I take it from Monika’s hand. Black, solid, with fifty beads and six crosses. I tell him it’s a splendid gift, that we’ll keep it forever. I rummage through my jacket and offer him the only thing I have to give him. A Swiss Army knife.
“Here, my friend, this is our gift to you. But first you have to give me a kopek. Otherwise it will bring you bad luck.”
He digs the copper coin out of his pocket and holds it out to me. I tell him about my kids, gone far away from home to find work, and his eyes tear up again. Every time I tell him something that goes straight to the heart, he turns his head so we won’t see that’s he’s upset. I look at him closely. His eyes are far apart, of a rare deep green, with golden sparkles. His smile is embarrassingly sweet. I notice his strong neck and ask him if he has ever boxed.
“Yeah, but I was a chump.”
I tell him my father was excellent. Lean and agile, he could knock me down with only the slightest movement of his body. His eyes tear up again.
The train is pulling into the station at Kyem, jumping-off point for the Solovetsky Islands. We’re getting off here. We say good-bye. “Do me a favor now and keep out of trouble.” We give him our address and phone number. He writes down his for us. Alexander etc. I see that he lives in a village nestled among the great lakes. A land of enchantment, which, however, terrorizes him.

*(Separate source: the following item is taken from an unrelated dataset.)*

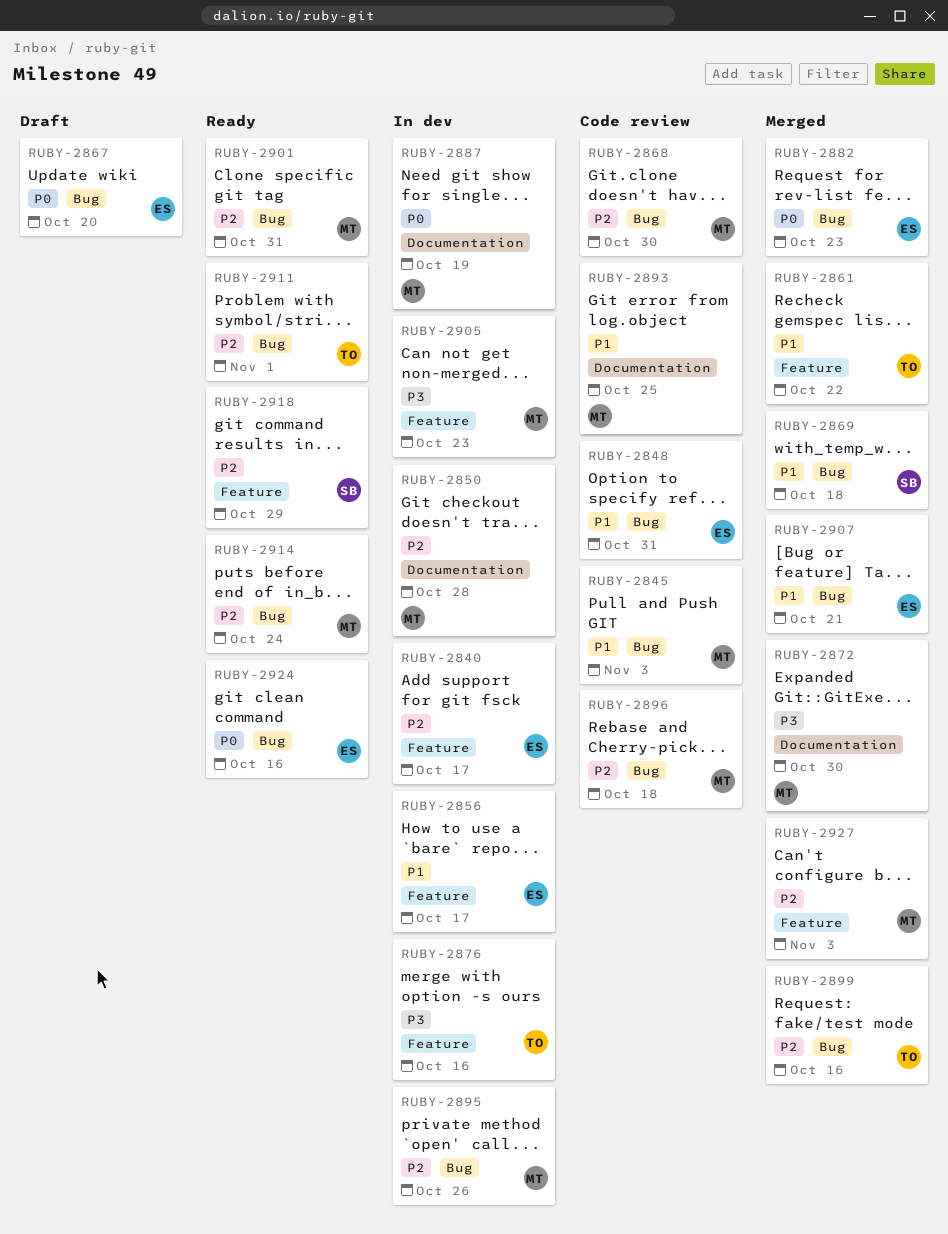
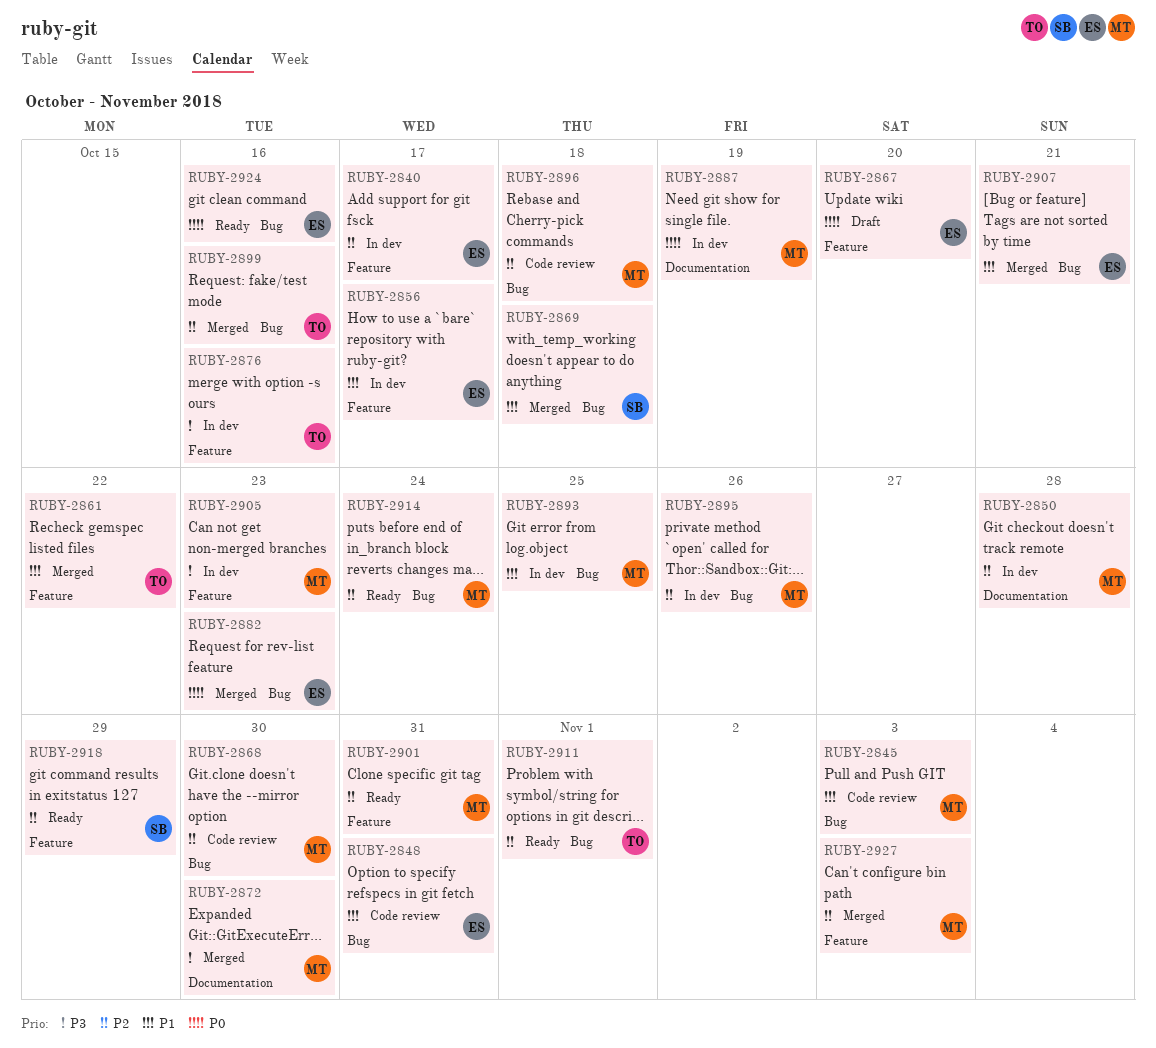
RUBY-2867, label: Bug -> Feature
RUBY-2893, status: Code review -> In dev
RUBY-2893, label: Documentation -> Bug
RUBY-2901, label: Bug -> Feature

Now the train is stopped in the rain. From platform number two, I look back at a young man dressed in black, looking out from behind the window, pretending not to cry.
“Maybe we’ll meet again,” Monika calls out to him.
He smiles: “Well, the world is round, isn’t it?”
We cross the tracks of platform one, our legs turned to mush from sadness, our black rosary in hand. Alexander. We’ll carry in our hearts forever the gaze of this orphan with the tender heart, stranded on a troubled road.
Looking at it from the wharf, the ferryboat for the Solovetskys—the monastery islands turned Gulag—looks as though it’s suspended like a hot air balloon.